Reputation: 91
I want to combine 2 file CSV data, but not all data. e.g: a.csv + b.csv, where b.csv have 20 data. But I want to take only 10 data from that, and then take 11-20 data. Or the first 10 and the second 10
Then insert the first 10 data into a.csv, and the second 10 data into a.csv too My Question is how can I take only specific total data?
Here is my code:
import pandas as pd
df1 = pd.read_csv('testNegatif.csv')
df2 = pd.read_csv('trainNegatif.csv', nrows=10)
output=df1.append(df2)
output.to_csv("output.csv", sep=',')
I expect the result return that I want, but the actual result is combining all data.
Upvotes: 0
Views: 840
Reputation: 22443
As mentioned in my comment, you can use nrows
import pandas as pd
df1 = pd.read_csv('testNegatif.csv')
df2 = pd.read_csv('trainNegatif.csv', nrows=10)
output=df1.append(df2)
output.to_csv("output.csv", sep=',')
See: https://pandas.pydata.org/pandas-docs/stable/reference/api/pandas.read_csv.html for more options
Upvotes: 0
Reputation: 23753
Without using Pandas. Read the lines of each file; add ten lines from one file's data to the other; write the result to another file.
with open('a.csv') as f:
data = f.readlines()
with open('b.csv') as f:
bdata = f.readlines()
data.extend(bdata[:10])
with open('output.csv', 'w'):
f.writelines(data)
If the files are HUGE and you don't want to read the entire contents into memory, use some itertools functions.
import itertools
with open('a.csv') as a, open('b.csv') as b, open('output.csv', 'w') as out:
first_ten = itertools.islice(b, 10)
for line in itertools.chain(a, first_ten):
out.write(line)
Assumes both files have the same number of columns.
Upvotes: 0
Reputation: 1
import pandas as pd
import numpy as np
# Creating two dataframes with data that overlap, so we don't want all of the 'b' data.

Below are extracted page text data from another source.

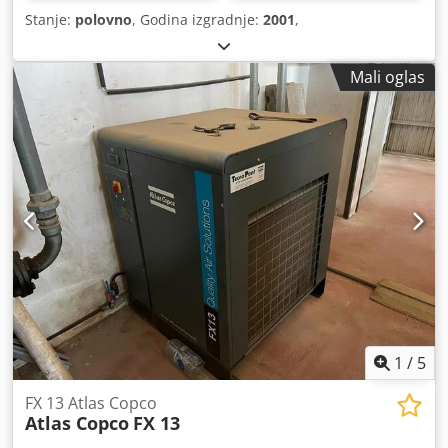
Stanje:
polovno
, Godina izgradnje:
2001
,
Mali oglas
1
/
5
FX 13 Atlas Copco
Atlas Copco
FX 13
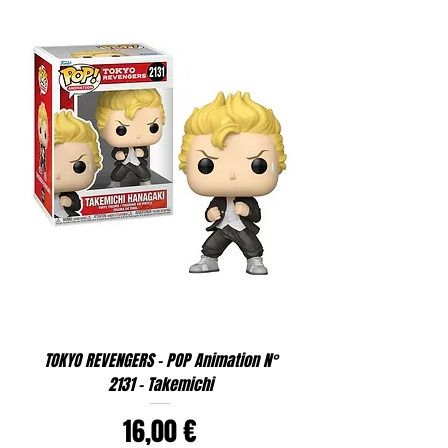
TOKYO REVENGERS - POP Animation N°
2131 - Takemichi
Prix
16,00 €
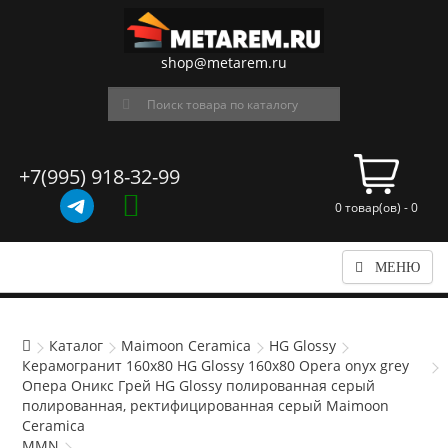
shop@metarem.ru
+7(995) 918-32-99
0 товар(ов) - 0
МЕНЮ
Каталог
Maimoon Ceramica
HG Glossy
Керамогранит 160x80 HG Glossy 160x80 Opera onyx grey
Опера Оникс Грей HG Glossy полированная серый
полированная, ректифицированная серый Maimoon
Ceramica
MMN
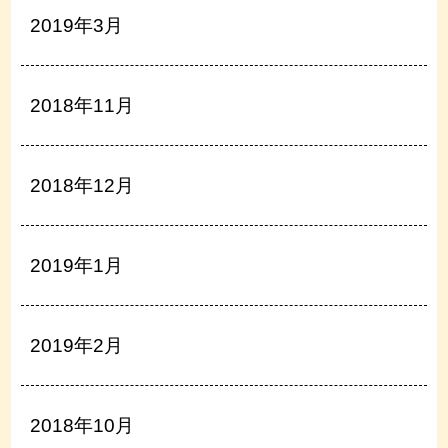
2019年3月
2018年11月
2018年12月
2019年1月
2019年2月
2018年10月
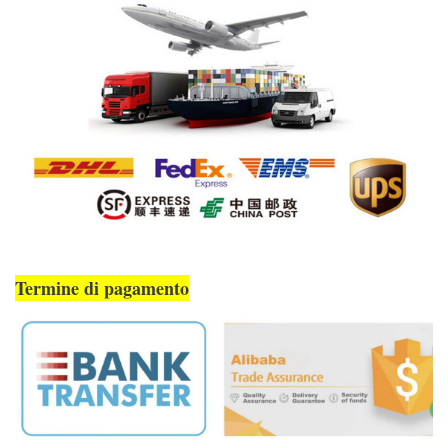
Termine di pagamento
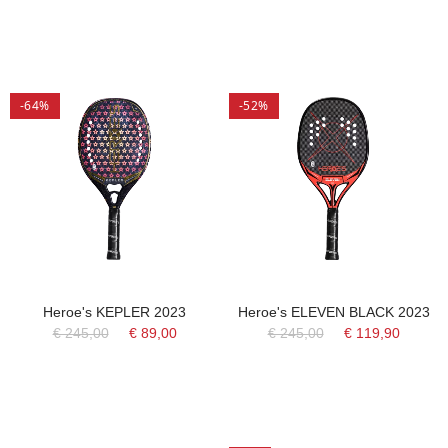
-64%
-52%
Heroe's KEPLER 2023
Heroe's ELEVEN BLACK 2023
€ 245,00
€ 89,00
€ 245,00
€ 119,90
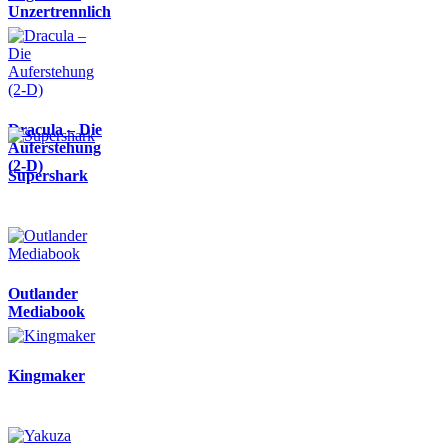
Unzertrennlich
Dracula – Die
Auferstehung
(2-D)
Supershark
Outlander
Mediabook
Kingmaker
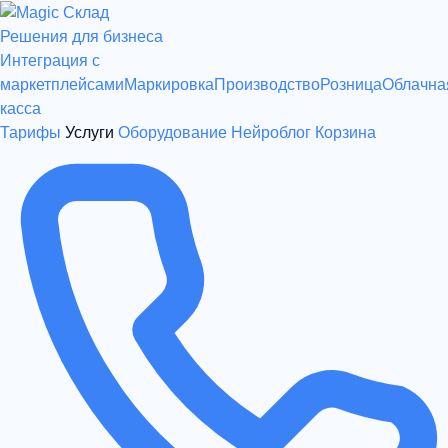
Решения для бизнеса
Интеграция с
маркетплейсами
Маркировка
Производство
Розница
Облачна
касса
Тарифы
Услуги
Оборудование
Нейроблог
Корзина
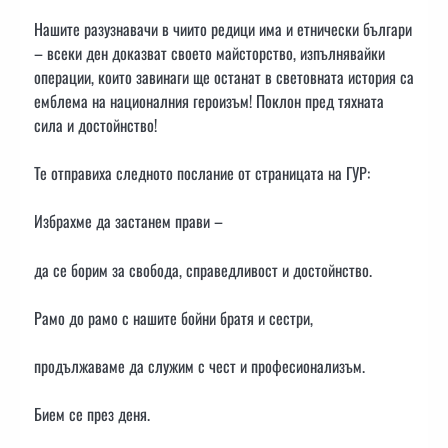
Нашите разузнавачи в чиито редици има и етнически българи
– всеки ден доказват своето майсторство, изпълнявайки
операции, които завинаги ще останат в световната история са
емблема на националния героизъм! Поклон пред тяхната
сила и достойнство!
Те отправиха следното послание от страницата на ГУР:
Избрахме да застанем прави –
да се борим за свобода, справедливост и достойнство.
Рамо до рамо с нашите бойни братя и сестри,
продължаваме да служим с чест и професионализъм.
Бием се през деня.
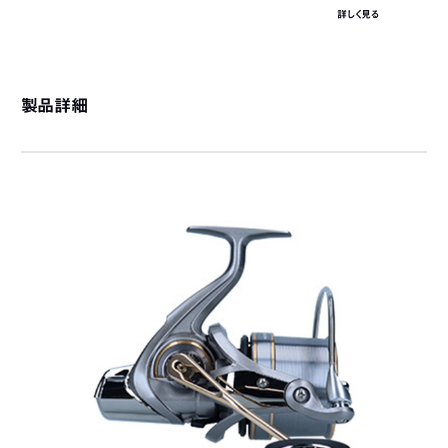
詳しく見る
製品詳細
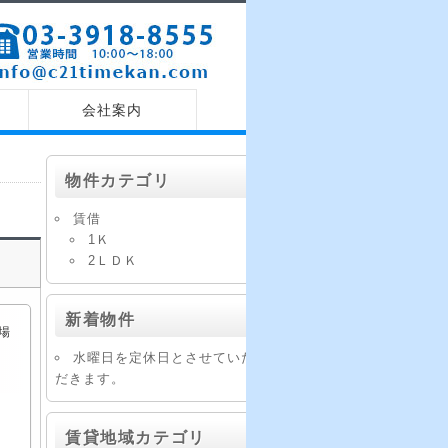
す。
会社案内
物件カテゴリ
賃借
1Ｋ
2ＬＤＫ
新着物件
場
水曜日を定休日とさせていた
だきます。
賃貸地域カテゴリ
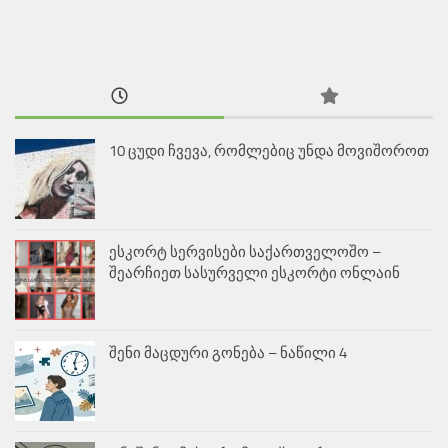
10 ცუდი ჩვევა, რომლებიც უნდა მოვიშოროთ
ესკორტ სერვისები საქართველოშო –
შეარჩიეთ სასურველი ესკორტი ონლაინ
შენი მაცდური გონება – ნაწილი 4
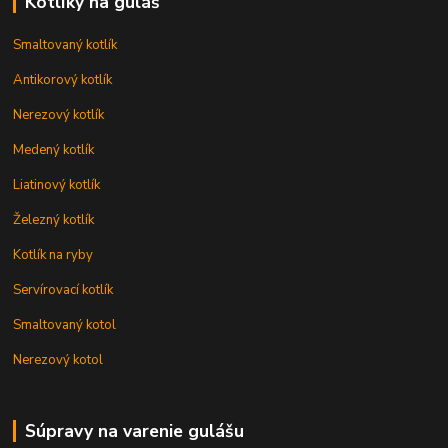
Kotlíky na guláš
Smaltovaný kotlík
Antikorový kotlík
Nerezový kotlík
Medený kotlík
Liatinový kotlík
Železný kotlík
Kotlík na ryby
Servírovací kotlík
Smaltovaný kotol
Nerezový kotol
Súpravy na varenie gulášu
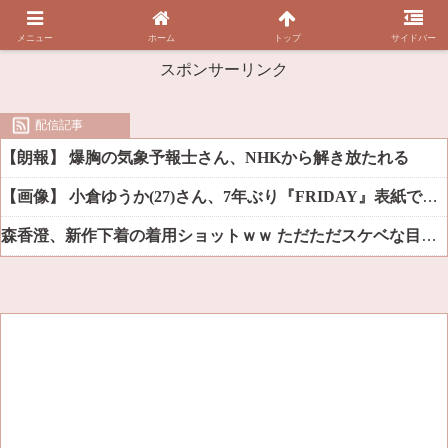
メニュー
ホーム
トップ
サイドバー
スポンサーリンク
配信記事
【朗報】 爆胸の気象予報士さん、NHKから解き放たれる
【画像】 小倉ゆうか(27)さん、7年ぶり『FRIDAY』表紙で神ボディ大解放
森香澄、新作下着の着用ショットｗｗ ただただスケベな目でしか見れんだろ！！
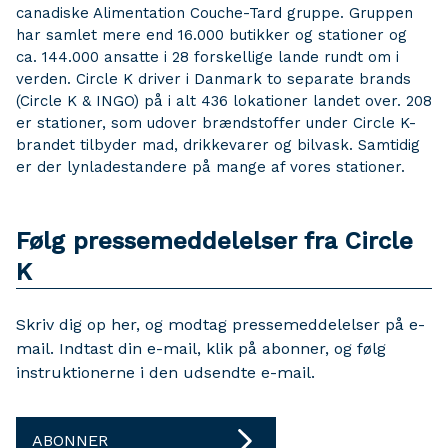
canadiske Alimentation Couche-Tard gruppe. Gruppen
har samlet mere end 16.000 butikker og stationer og
ca. 144.000 ansatte i 28 forskellige lande rundt om i
verden. Circle K driver i Danmark to separate brands
(Circle K & INGO) på i alt 436 lokationer landet over. 208
er stationer, som udover brændstoffer under Circle K-
brandet tilbyder mad, drikkevarer og bilvask. Samtidig
er der lynladestandere på mange af vores stationer.
Følg pressemeddelelser fra Circle
K
Skriv dig op her, og modtag pressemeddelelser på e-
mail. Indtast din e-mail, klik på abonner, og følg
instruktionerne i den udsendte e-mail.
ABONNER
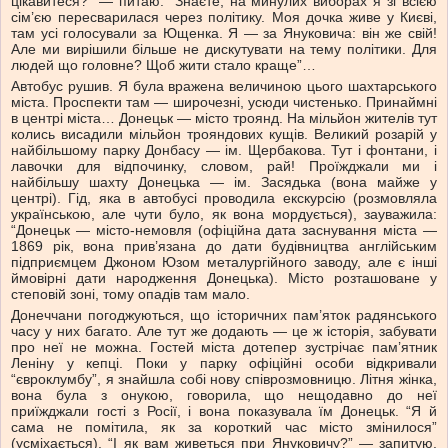
цікавитеся?” — питаю. “Знаєте, на минулих виборах я зі всією
сім’єю пересварилася через політику. Моя дочка живе у Києві,
там усі голосували за Ющенка. Я — за Януковича: він же свій!
Але ми вирішили більше не дискутувати на тему політики. Для
людей що головне? Щоб жити стало краще”…
Автобус рушив. Я була вражена величиною цього шахтарського
міста. Проспекти там — широчезні, усюди чистенько. Принаймні
в центрі міста… Донецьк — місто троянд. На мільйон жителів тут
колись висадили мільйон трояндових кущів. Великий розарій у
найбільшому парку Донбасу — ім. Щербакова. Тут і фонтани, і
лавочки для відпочинку, словом, рай! Проїжджали ми і
найбільшу шахту Донецька — ім. Засядька (вона майже у
центрі). Гід, яка в автобусі проводила екскурсію (розмовляла
українською, але чути було, як вона мордується), зауважила:
“Донецьк — місто-немовля (офіційна дата заснування міста —
1869 рік, вона прив’язана до дати будівництва англійським
підприємцем Джоном Юзом металургійного заводу, але є інші
ймовірні дати народження Донецька). Місто розташоване у
степовій зоні, тому опадів там мало.
Донеччани погоджуються, що історичних пам’яток радянського
часу у них багато. Але тут же додають — це ж історія, забувати
про неї не можна. Гостей міста дотепер зустрічає пам’ятник
Леніну у кепці. Поки у парку офіційні особи відкривали
“євроклумбу”, я знайшла собі нову співрозмовницю. Літня жінка,
вона була з онукою, говорила, що нещодавно до неї
приїжджали гості з Росії, і вона показувала їм Донецьк. “Я й
сама не помітила, як за короткий час місто змінилося”
(усміхається). “І як вам живеться при Януковичу?” — запитую.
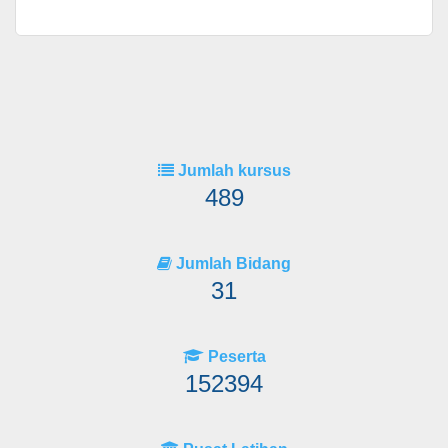
Jumlah kursus
489
Jumlah Bidang
31
Peserta
152394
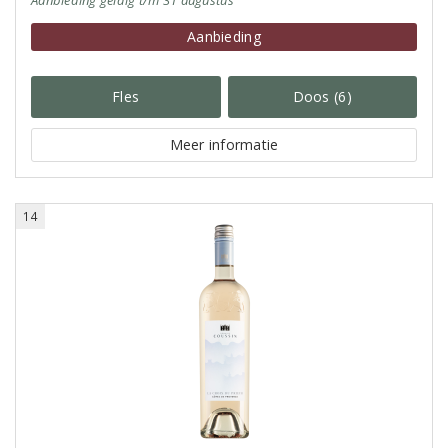
Aanbieding
geldig
t/m 31 augustus
Aanbieding
Fles
Doos (6)
Meer informatie
14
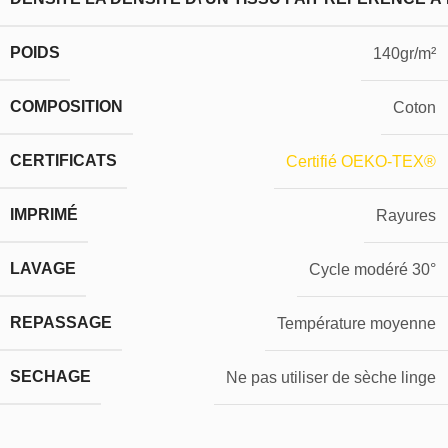
POIDS
140gr/m²
COMPOSITION
Coton
CERTIFICATS
Certifié OEKO-TEX®
IMPRIMÉ
Rayures
LAVAGE
Cycle modéré 30°
REPASSAGE
Température moyenne
SECHAGE
Ne pas utiliser de sèche linge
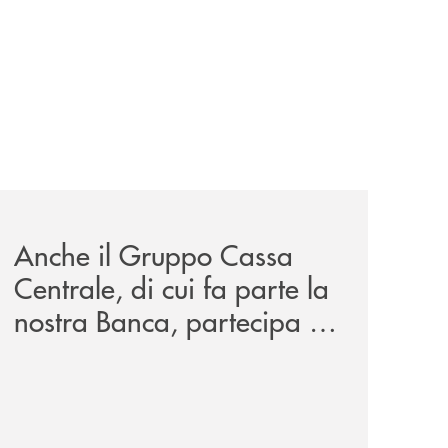
wealth-awards-2026-come-piattaforma-tecnologica-dell-an
news/anche-il-gruppo-cassa-centrale-partecipa-a-eurbank-i
Anche il Gruppo Cassa
Centrale, di cui fa parte la
nostra Banca, partecipa a
EUR.BANK, il progetto di
BANCOMAT sulla
stablecoin in euro e sul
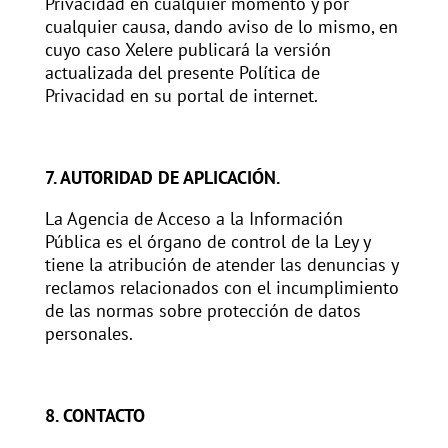
Privacidad en cualquier momento y por
cualquier causa, dando aviso de lo mismo, en
cuyo caso Xelere publicará la versión
actualizada del presente Política de
Privacidad en su portal de internet.
7. AUTORIDAD DE APLICACIÓN.
La Agencia de Acceso a la Información
Pública es el órgano de control de la Ley y
tiene la atribución de atender las denuncias y
reclamos relacionados con el incumplimiento
de las normas sobre protección de datos
personales.
8. CONTACTO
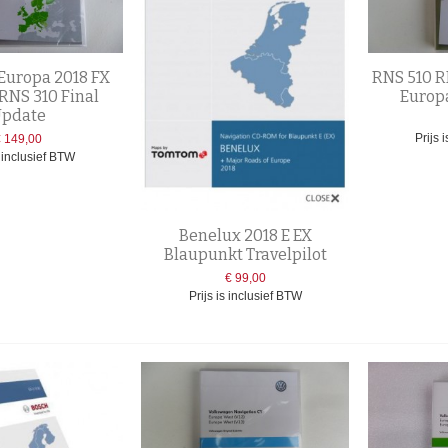
Europa 2018 FX
RNS 510 R
RNS 310 Final
Europa
pdate
Prijs 
€ 149,00
s inclusief BTW
Benelux 2018 E EX
Blaupunkt Travelpilot
€ 99,00
Prijs is inclusief BTW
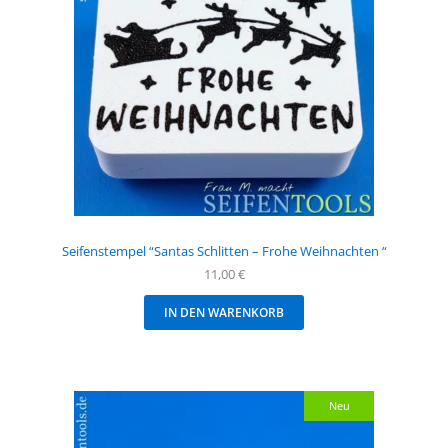
Seifenstempel “Santas Schlitten – Frohe Weihnachten “
11,00
€
IN DEN WARENKORB
Neu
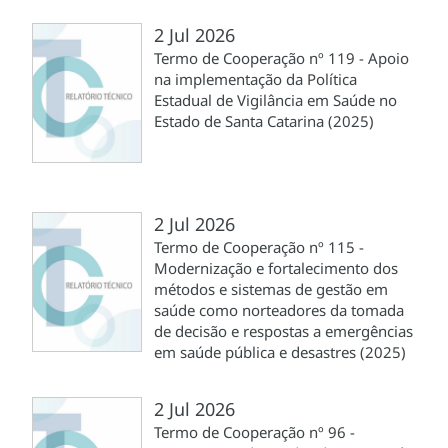
2 Jul 2026
Termo de Cooperação nº 119 - Apoio
na implementação da Política
Estadual de Vigilância em Saúde no
Estado de Santa Catarina (2025)
2 Jul 2026
Termo de Cooperação nº 115 -
Modernização e fortalecimento dos
métodos e sistemas de gestão em
saúde como norteadores da tomada
de decisão e respostas a emergências
em saúde pública e desastres (2025)
2 Jul 2026
Termo de Cooperação nº 96 -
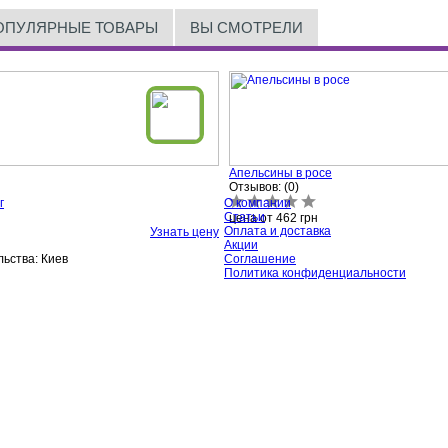
ОПУЛЯРНЫЕ ТОВАРЫ
ВЫ СМОТРЕЛИ
Апельсины в росе
Отзывов: (0)
г
О компании
Статьи
цена от
462
грн
Оплата и доставка
Узнать цену
Акции
ьства:
Киев
Соглашение
Политика конфиденциальности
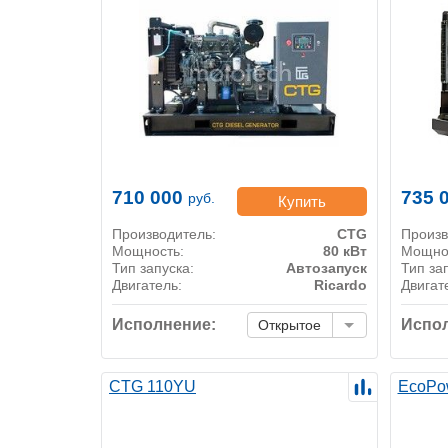
710 000
735 
руб.
Купить
Производитель:
CTG
Произв
Мощность:
80 кВт
Мощно
Тип запуска:
Автозапуск
Тип за
Двигатель:
Ricardo
Двигат
Исполнение:
Испол
Открытое
CTG 110YU
EcoPo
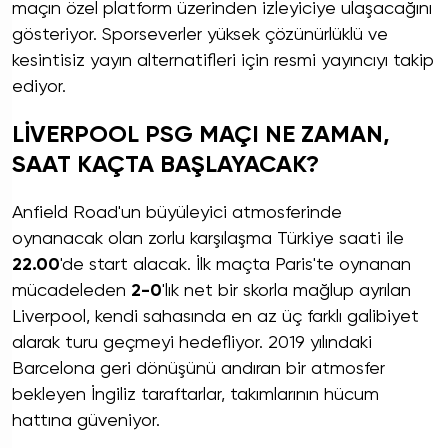
maçın özel platform üzerinden izleyiciye ulaşacağını
gösteriyor. Sporseverler yüksek çözünürlüklü ve
kesintisiz yayın alternatifleri için resmi yayıncıyı takip
ediyor.
LİVERPOOL PSG MAÇI NE ZAMAN,
SAAT KAÇTA BAŞLAYACAK?
Anfield Road'un büyüleyici atmosferinde
oynanacak olan zorlu karşılaşma Türkiye saati ile
22.00
'de start alacak. İlk maçta Paris'te oynanan
mücadeleden
2-0
'lık net bir skorla mağlup ayrılan
Liverpool, kendi sahasında en az üç farklı galibiyet
alarak turu geçmeyi hedefliyor. 2019 yılındaki
Barcelona geri dönüşünü andıran bir atmosfer
bekleyen İngiliz taraftarlar, takımlarının hücum
hattına güveniyor.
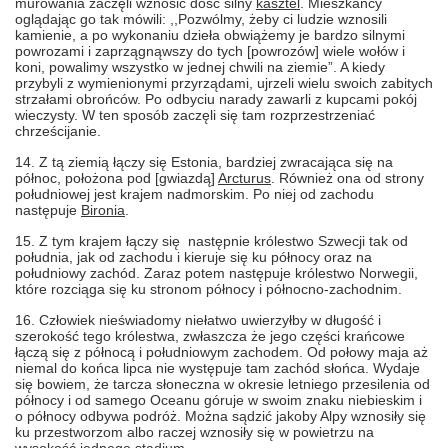
murowania zaczęli wznosić dość silny
kasztel
. Mieszkańcy
oglądając go tak mówili: ,,Pozwólmy, żeby ci ludzie wznosili
kamienie, a po wykonaniu dzieła obwiążemy je bardzo silnymi
powrozami i zaprzągnąwszy do tych [powrozów] wiele wołów i
koni, powalimy wszystko w jednej chwili na ziemie”. A kiedy
przybyli z wymienionymi przyrządami, ujrzeli wielu swoich zabitych
strzałami obrońców. Po odbyciu narady zawarli z kupcami pokój
wieczysty. W ten sposób zaczęli się tam rozprzestrzeniać
chrześcijanie.
14. Z tą ziemią łączy się Estonia, bardziej zwracająca się na
północ, położona pod [gwiazdą]
Arcturus
. Również ona od strony
południowej jest krajem nadmorskim. Po niej od zachodu
następuje
Bironia
.
15. Z tym krajem łączy się następnie królestwo Szwecji tak od
południa, jak od zachodu i kieruje się ku północy oraz na
południowy zachód. Zaraz potem następuje królestwo Norwegii,
które rozciąga się ku stronom północy i północno-zachodnim.
16. Człowiek nieświadomy niełatwo uwierzyłby w długość i
szerokość tego królestwa, zwłaszcza że jego części krańcowe
łączą się z północą i południowym zachodem. Od połowy maja aż
niemal do końca lipca nie występuje tam zachód słońca. Wydaje
się bowiem, że tarcza słoneczna w okresie letniego przesilenia od
północy i od samego Oceanu góruje w swoim znaku niebieskim i
o północy odbywa podróż. Można sądzić jakoby Alpy wznosiły się
ku przestworzom albo raczej wznosiły się w powietrzu na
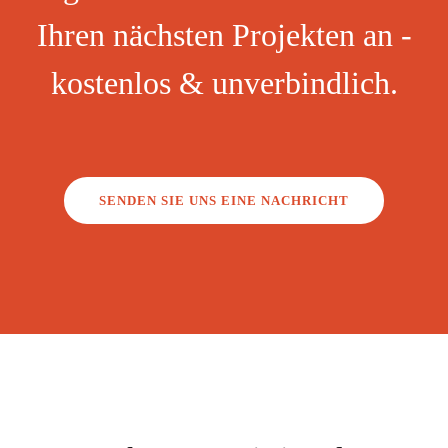
Ihren nächsten Projekten an -
kostenlos & unverbindlich.
SENDEN SIE UNS EINE NACHRICHT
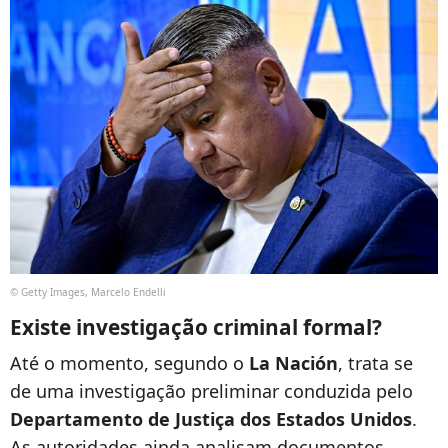
© Getty Images, Marcelo Endelli
Existe investigação criminal formal?
Até o momento, segundo o
La Nación
, trata se
de uma investigação preliminar conduzida pelo
Departamento de Justiça dos Estados Unidos
.
As autoridades ainda analisam documentos,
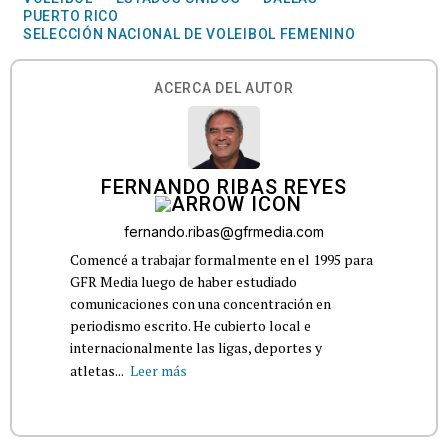
PUERTO RICO
SELECCIÓN NACIONAL DE VOLEIBOL FEMENINO
ACERCA DEL AUTOR
FERNANDO RIBAS REYES
fernando.ribas@gfrmedia.com
Comencé a trabajar formalmente en el 1995 para
GFR Media luego de haber estudiado
comunicaciones con una concentración en
periodismo escrito. He cubierto local e
internacionalmente las ligas, deportes y
atletas...
Leer más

# We want to strip off '3,4,5' as they exist in 'a' as well
# ----------Creating the data frames----------
a = [1,2,3,4,5]
b = [3,4,5,6,7,8,9,10]
dfa = pd.DataFrame(a)
dfa.to_csv('one.csv', index=False)
dfb = pd.DataFrame(b)
dfb.to_csv('two.csv', index = False)
# ---------------------------------------------
# --------Reading through the dataframes-------
one = pd.read_csv('one.csv')
two = pd.read_csv('two.csv')
# ---------------------------------------------
# Stripping off the first 3 data of 'two' the list
output = one.append(two[3:])
output.to_csv("output.csv", sep=',', index=False)
# ---------------------------------------------
I hope this answers your question. The important part for you is output = one.append(two[3:])
. There are more sophisticated ways to do the same thing but this is the simplest.
Upvotes: 0